Will Everyone Hang Out Without Mindy?: Concerns About the Mindy Project

by Intern Christina

If you haven’t seen the debut episode of BUST covergirl Mindy Kaling’s new show, The Mindy Project, you probably need to drop everything you’re doing right now and get in the loop. As Mindy’s same-name character tells a five-year-old in the first episode: “You’re boring. Contribute something!” And contribute we have – everyone’s been recapping, buzzing, and writing critically about the show for the past week after FOX streamed the show early. We’ll be recapping all the episodes as they happen, too, but the season premiere has been beaten and praised to death this week. So, instead of telling you what you already know about the first episode, let’s talk about what we’re dying to know about the rest of the season.

For those of you who need a memory refresher, here’s a brief synopsis of the first episode. Mindy is a successful, Princeton-graduated doctor in a hospital specializing in obstetrics and pediatrics. In spite of this, her sheer love for romantic comedies led her to fall in love pretty quickly with Bill Hader’s character, a dentist who got stuck in an elevator with Mindy and then moved in with her two months later. According to Mindy, she was “basically Sandra Bullock.”  Then the dentist ran away with a Serbian bagel girl, leaving Mindy to get drunk at their wedding and get arrested for public intoxication after riding a tiny bicycle into a stranger’s pool. Oh, and Chris Messina plays the hot but rude Dr. Danny Castellano, who expresses significant irritability at the googly eyes between Mindy and the hot British doctor, Jeremy. 

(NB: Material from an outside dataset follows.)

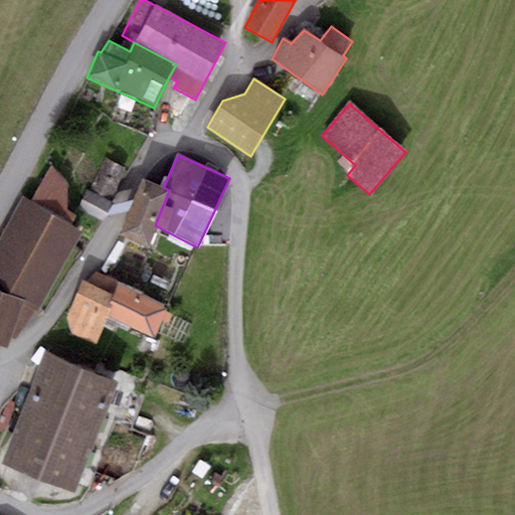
[(127,170),(106,159),(90,191),(110,202),(127,170)]
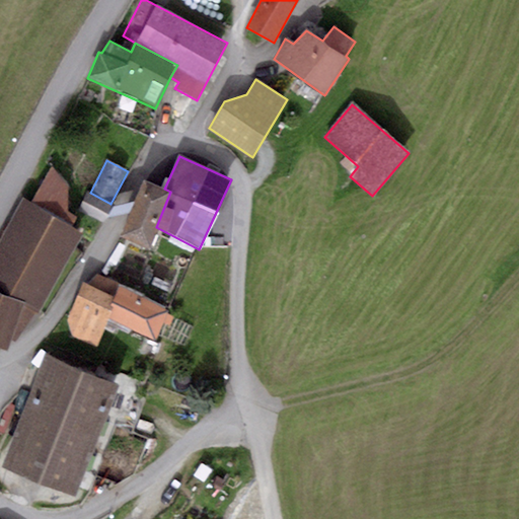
[(68,186),(52,167),(30,202),(22,199),(0,244),(0,346),(8,350),(82,234),(72,228),(77,217),(68,211),(68,186)]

In a few words: Dr. Mindy is organized chaos in sequins and scrubs. Got it?

Here are my main concerns for the future of The Mindy Project, in no particular order of importance:

1. How many romantic-comedy references are we talkin’ here, Mindy? In the first episode, there were at least four or more. My favorite: “Did you think Tom was just going to ditch the wedding and run off with you like you’re Katherine Heigl?” I’m concerned this coudl either be really detrimental to my life, as I may end up revisiting all the rom-coms dropped. Mostly, though, I’m looking forward to the amazing meta-romcom moments to come. 

2. Let’s talk about sex. Not the sex between the characters, because I’m not as concerned about that as I am simply stoked to see how Mindy and British Jeremy pan out. I’m talking about the baby delivering, contraception talking, plastic model of a vagina, hospital sex talk. I’m concerned with exactly how hilarious the childbirth jokes are going to get. While Grey’s Anatomy was drama-filled and Scrubs was full of hilarious gags, I think that The Mindy Project could turn out to be a winning combination of the two. Forget dick jokes, you guys. The new one-liners? In the tradition of Michael Scott, perhaps: that’s what she said…during childbirth.

3. Will Ed Helms and Mindy hook up?! Ed played Mindy’s first date that we see on the show, and she checks off different requirements on her list to make sure he meets all of them. On a note-pad. In front of him, sans discretion. Plus, she ends up hooking with British Jeremy afterwards. I know it’s kind of a lame concern, but I really, really don’t know if I can handle Ed and Mindy making out on screen. I’ll just imagine Andy and Kelly, and The Office will be forever changed. But after this amazing pilot episode, maybe seeing Kelly as Dr. Mindy’s silly cousin is inevitable. And awesome.